Tuesday, April 15, 2014

My New Adventure Part 2

Previously, I've written how I found myself at a place in life where I had no interest in being.
Living alone has never been on the agenda, and if I'm honest....I still dislike it 98.67% of the time. Being alone is a fear of mine that I had never had to deal with or didn't know existed until a few months ago.

The past 7 months have been a real test of every piece of me. Some changes have been good, like the fact that I can now fix my own meal (with REAL, unburned meat) and others haven't been the most fun. My past was always filled with loud people or countless tasks to be done that I didn't have time to take a second to realize that I was ever alone. But living by myself, there seems to never be enough noise. Silence gives me such an eerie feeling.

But recently, I've started to ask myself, could this process have been God trying to arrange time with me? Although we have lots of times together throughout the week in various ways. Church services, bible studies, prayer time, singing, car rides, etc. but what if He wants me to be silent? Having silent times with God is a sermon I've heard my whole life.
"You need time alone with God." --- "Be silent. Listen to Him."

But I've never really done it. Full out, anyway. Not for a good length of time.
I've had many times where I intended on being silent with Him, but somehow that always ended up with me crying out to Him or me taking control and saying, "Okay God, I think this is the best way to handle this." or "Okay, I bet this is how you want me to feel...thanks! I got it form here."

But in reality, God wants me to just be..with..Him. All He wants is for me to shut up and listen. Or maybe He just wants me to chill with Him for awhile.
(Side Note: How cool is it that the creator of the universe wants to chill with you??)
But He's probably sitting next to me, banging His head against the wall saying, "What do I have to do to get you alone?!"
He has created the perfect this time for just him and I, and what do I do? I call everyone I know and ask what they're plans are for the night. And when I'm home alone I fill my time with endless (very addicting) tv shows.

But all God wants is us to be with Him. THAT'S WHAT HE CREATED US FOR!

So while I sit and cry about having too much alone time, God's sitting there right beside me waiting for me to take His hand and be with Him.
Even though I can't stop the fact that I'll forever be a hyper, loud, crazy extroverted person who loves to be around others, I don't have to fear being in a room by myself. I've never been alone and I'll never be alone. Because God, the Abba Father, is with me and wants to consume all of my loneliness.





Saturday, September 21, 2013

My New Adventure

If you're new to my life, let's catch you up:
Small town girl graduates college and moves to big city for new job. A 6 hour drive from her family, a new apartment alone and her hugely extroverted personality brings confused feelings. 

And so it begins...

My entire life has been filled to the brim with people. Parents, a sibling, grandparents, aunts, uncles, cousins and friends galore. Never once have I had to spend time alone when it wasn't wanted. My entire life I've learned to live with people. How to react to them, how to love them, disagree with them, be polite and any other human interaction that could be thought of. 
The key word here is people, isn't it? We spend our whole lives learning to live with people, but who teaches us how to live alone? 
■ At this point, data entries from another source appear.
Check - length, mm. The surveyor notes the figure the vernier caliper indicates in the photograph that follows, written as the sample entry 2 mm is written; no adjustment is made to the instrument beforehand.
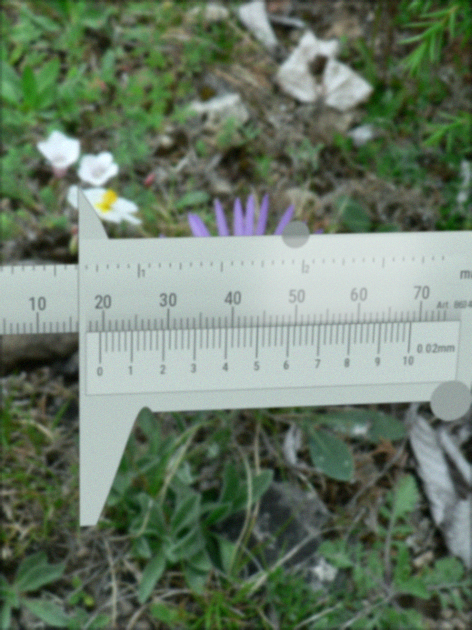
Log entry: 19.5 mm
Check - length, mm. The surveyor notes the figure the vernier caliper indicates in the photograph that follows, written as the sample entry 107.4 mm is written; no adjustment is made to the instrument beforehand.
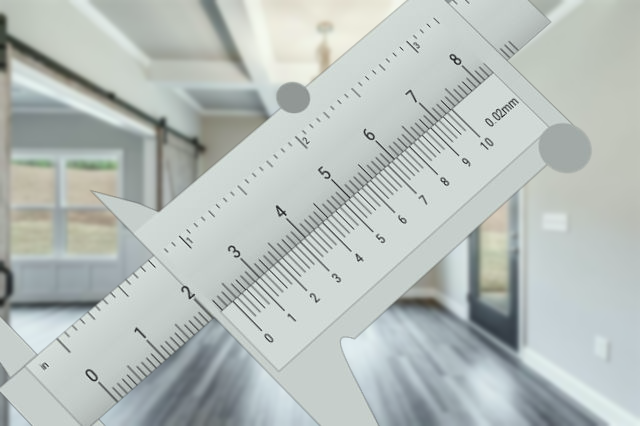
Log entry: 24.2 mm
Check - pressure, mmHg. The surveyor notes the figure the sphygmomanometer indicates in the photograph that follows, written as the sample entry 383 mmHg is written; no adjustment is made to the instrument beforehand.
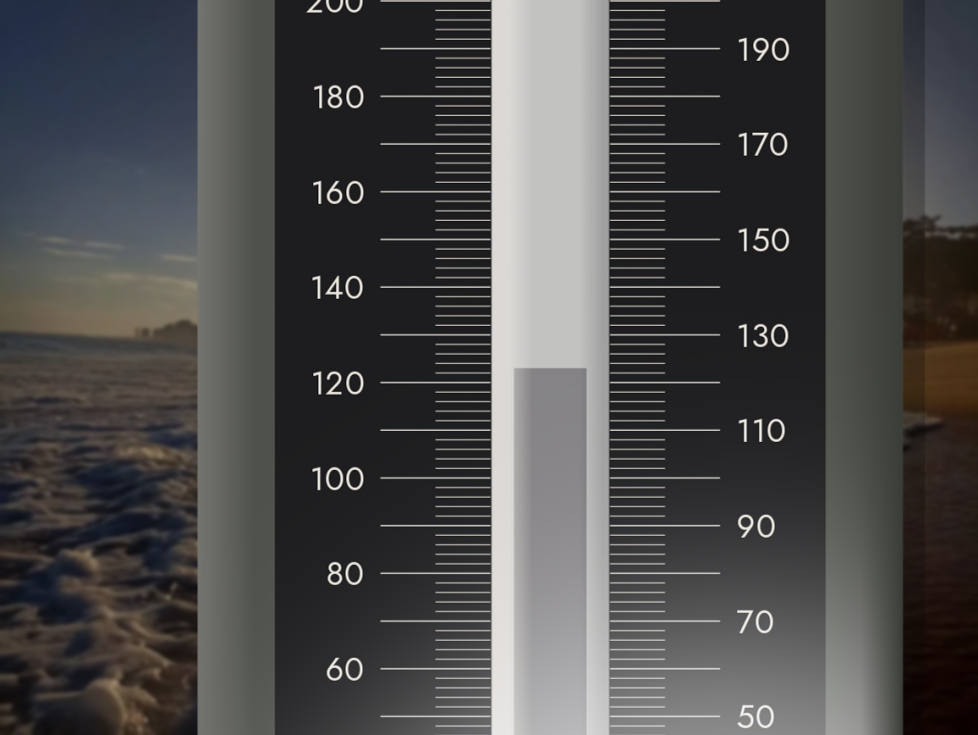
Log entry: 123 mmHg
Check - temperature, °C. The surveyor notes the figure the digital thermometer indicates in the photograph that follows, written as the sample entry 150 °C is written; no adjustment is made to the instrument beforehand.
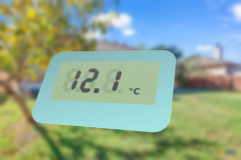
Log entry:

The answer I've come up with is that no one teaches you how to make it by yourself in this world. Your parents (if they're good ones) teach you how to earn a life, but not how to live by yourself. Even in school we first learn how to share and play nice with others, not how to entertain yourself when you don't have someone with you. (although I never needed someone to show me how to start up a conversation with myself) We don't enjoy being alone as a child so we even create imaginary friends. 

I think my outgoing, people loving, extrovert personality is to blame for the way I feel when I'm alone. Some of you might be thinking, "Gosh this girl is such a big baby." If you do then....well, think as you wish but I'm still gonna type. 

I was always been shown that if there was a problem then I should find a way to fix it. If there's something that needs to be done, then do it. So that's my plan. 

Problem: Being alone isn't my thing.
Goal: Conquer problem.

Learning to live alone for the next year (contracts are a pain, aren't they?) will be my next step in this new life of mine. I've got my degree, two great jobs, my own apartment and after some hard work I finally have the money to pay for it all myself. Yes, this new adventure will be difficult, and I may not even end up completely happy but I know that I will at least be satisfied. Satisfied that I will have conquered something that I never really wanted to in the first place. Something that I thought would have been impossible for me to do. 
Ha! And I tell people I'm not adventurous! (Oh how I do hate unplanned adventures) This adventure may have been unplanned but that won't stop me from pressing through it. I will take the bull by the horns (as my mother would say) and I will conquer the task laid before me. 
Here's to a great year of my own space, the TV as loud as I want it and taking the whole couch for myself. 
I'll smile a little brighter a year from now knowing that I did something that I never thought I could.